I can't increase accuracy

i am trying image classification with this dataset and i resize them (64, 64). but my test accuracy is unstable and so low. my model:

class CNNModel(nn.Module):
    def __init__(self):
        super(CNNModel, self).__init__()

        self.conv1 = nn.Conv2d(in_channels=3, out_channels=16, kernel_size=5)
        self.conv2 = nn.Conv2d(in_channels=16, out_channels=32, kernel_size=5)
        self.conv3 = nn.Conv2d(in_channels=32, out_channels=64, kernel_size=5)

        self.norm1 = nn.InstanceNorm2d(64)

        self.maxpool1 = nn.MaxPool2d(3)

        self.relu1 = nn.LeakyReLU()

        self.conv4 = nn.Conv2d(in_channels=64, out_channels=128, kernel_size=5)
        self.conv5 = nn.Conv2d(in_channels=128, out_channels=256, kernel_size=5)
        self.conv6 = nn.Conv2d(in_channels=256, out_channels=256, kernel_size=5)        

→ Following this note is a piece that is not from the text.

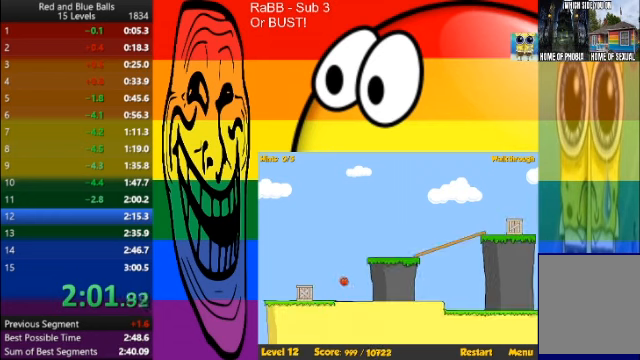
Gameplay with keyboard; each line is a JSON object with the keys held at the frame after it. "events" lists presses ("down") and releases ("up") of "a", "d", "p", "r", "s", "space" and "w" between this image and that frame as [ms after this image, input, new state], when the widget could be followed in between. No other keys are recorded. Mouse input is not recorded.
{"keys": ["d"], "events": []}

        self.norm2 = nn.InstanceNorm2d(256)
        
        self.maxpool2 = nn.MaxPool2d(3)
        
        self.relu2 = nn.LeakyReLU()

        self.fc1 = nn.Linear(256, 128)
        self.fc2 = nn.Linear(128, 64)
        self.fc3 = nn.Linear(64, 60)
        self.fc4 = nn.Linear(60, 50)
        self.fc5 = nn.Linear(50, 40)
        self.fc6 = nn.Linear(40, 30)
        self.fc7 = nn.Linear(30, 20)
        self.fc8 = nn.Linear(20, 10)
        self.fc9 = nn.Linear(10, 5)

        self.sigmoid = nn.Sigmoid()

    def forward(self, x):
        out = self.conv1(x)        
        out = self.conv2(out)        
        out = self.conv3(out)

        out = self.norm1(out)
        
        out = self.maxpool1(out)

        out = self.relu1(out)

        out = self.conv4(out)        
        out = self.conv5(out)        
        out = self.conv6(out)

        out = self.norm2(out)
        
        out = self.maxpool2(out)

        out = self.relu2(out)
        
        # flatten
        out = out.view(out.size(0), -1)
        
        out = self.fc1(out)
        out = self.fc2(out)
        out = self.fc3(out)
        out = self.fc4(out)
        out = self.fc5(out)
        out = self.fc6(out)
        out = self.fc7(out)
        out = self.fc8(out)
        out = self.sigmoid(self.fc9(out))

        return out

my train func:

batch_size = 5
n_iters = 5000
num_epochs = n_iters / (len(train) / batch_size)
num_epochs = int(num_epochs)

trainDatas = DataLoader(train, batch_size=batch_size, shuffle=True)
testDatas = DataLoader(test, batch_size=batch_size, shuffle=True)

# Create model
model = CNNModel()

 # Cross Entropy Loss
error = nn.CrossEntropyLoss()

learning_rate = 0.1
optimizer = torch.optim.SGD(model.parameters(), lr=learning_rate)

count = 0
loss_list = []
iteration_list = []
accuracy_list = []
best_correct = 0.0

model = model.float()

for epoch in range(num_epochs):
        print('epoch: {}/{}'.format(epoch+1, num_epochs))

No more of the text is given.